» ASSIGNED TASK:
Go through the records and count every line that holds "range". Only the number belongs in the reply.

Page-level text extractions
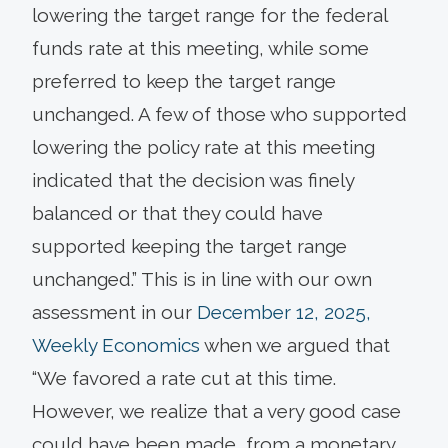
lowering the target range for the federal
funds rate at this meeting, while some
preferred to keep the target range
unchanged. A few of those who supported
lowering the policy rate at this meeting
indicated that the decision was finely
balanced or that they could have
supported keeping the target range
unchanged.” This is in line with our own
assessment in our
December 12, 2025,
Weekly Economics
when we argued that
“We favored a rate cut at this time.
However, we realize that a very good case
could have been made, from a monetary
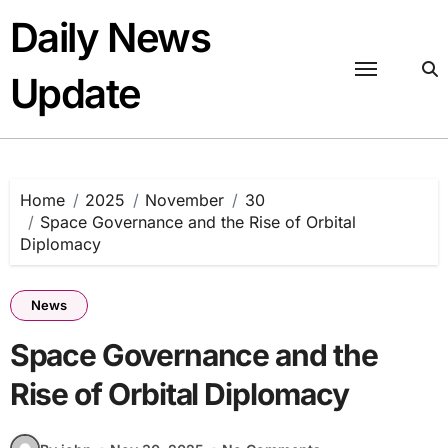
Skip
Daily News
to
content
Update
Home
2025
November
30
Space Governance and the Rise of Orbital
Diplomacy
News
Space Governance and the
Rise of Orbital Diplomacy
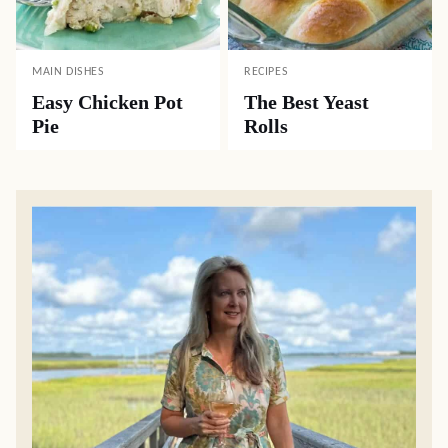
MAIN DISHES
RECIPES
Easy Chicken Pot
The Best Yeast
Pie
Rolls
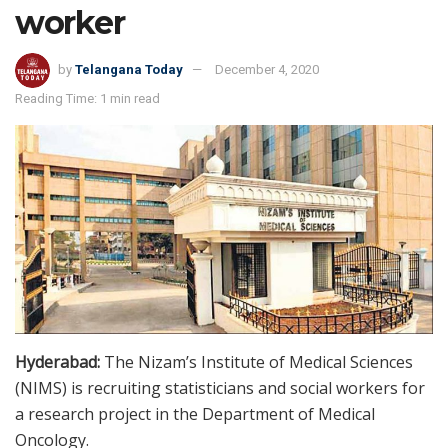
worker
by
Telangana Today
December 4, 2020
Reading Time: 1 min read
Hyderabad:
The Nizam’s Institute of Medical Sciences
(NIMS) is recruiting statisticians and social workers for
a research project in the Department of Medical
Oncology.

--

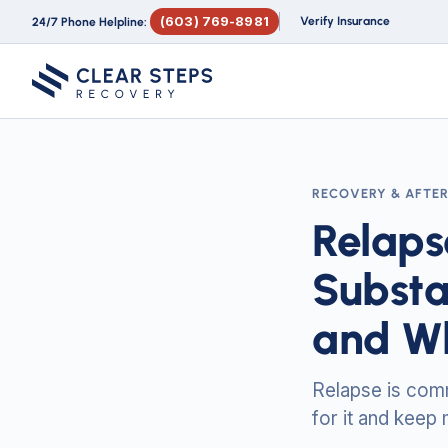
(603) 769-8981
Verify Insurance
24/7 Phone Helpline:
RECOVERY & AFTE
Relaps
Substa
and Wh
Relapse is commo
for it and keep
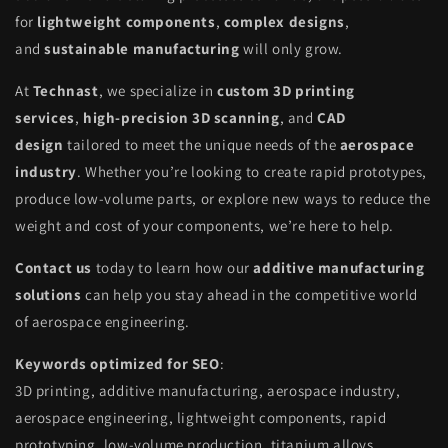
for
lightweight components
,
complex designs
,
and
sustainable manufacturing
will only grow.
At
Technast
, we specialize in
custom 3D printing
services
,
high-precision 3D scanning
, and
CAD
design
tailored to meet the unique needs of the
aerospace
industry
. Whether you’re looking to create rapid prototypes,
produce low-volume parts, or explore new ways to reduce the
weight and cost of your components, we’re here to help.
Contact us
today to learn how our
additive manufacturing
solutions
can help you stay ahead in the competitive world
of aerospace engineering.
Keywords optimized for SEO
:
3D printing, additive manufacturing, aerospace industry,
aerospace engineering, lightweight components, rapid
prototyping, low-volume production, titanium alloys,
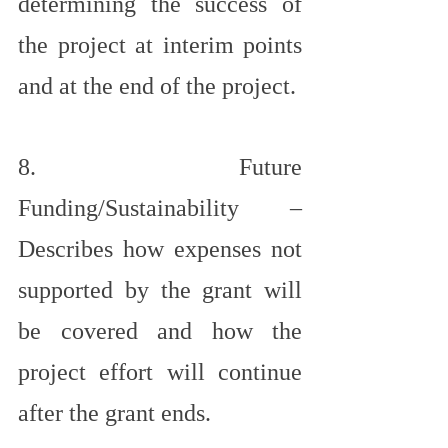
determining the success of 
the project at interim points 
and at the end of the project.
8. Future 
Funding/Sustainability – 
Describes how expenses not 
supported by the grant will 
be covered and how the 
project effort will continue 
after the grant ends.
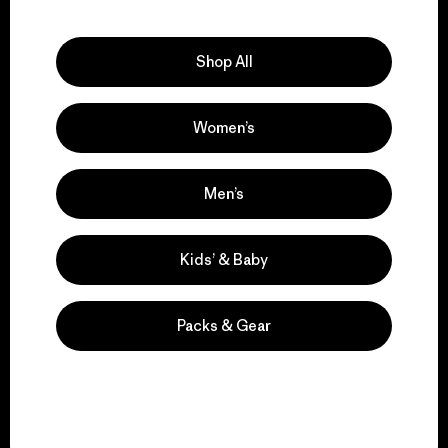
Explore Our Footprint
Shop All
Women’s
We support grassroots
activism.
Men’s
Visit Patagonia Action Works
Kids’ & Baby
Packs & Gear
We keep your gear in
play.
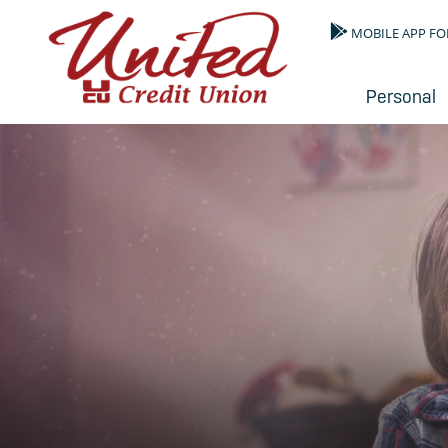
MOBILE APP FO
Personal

» RESULT BELOW:
3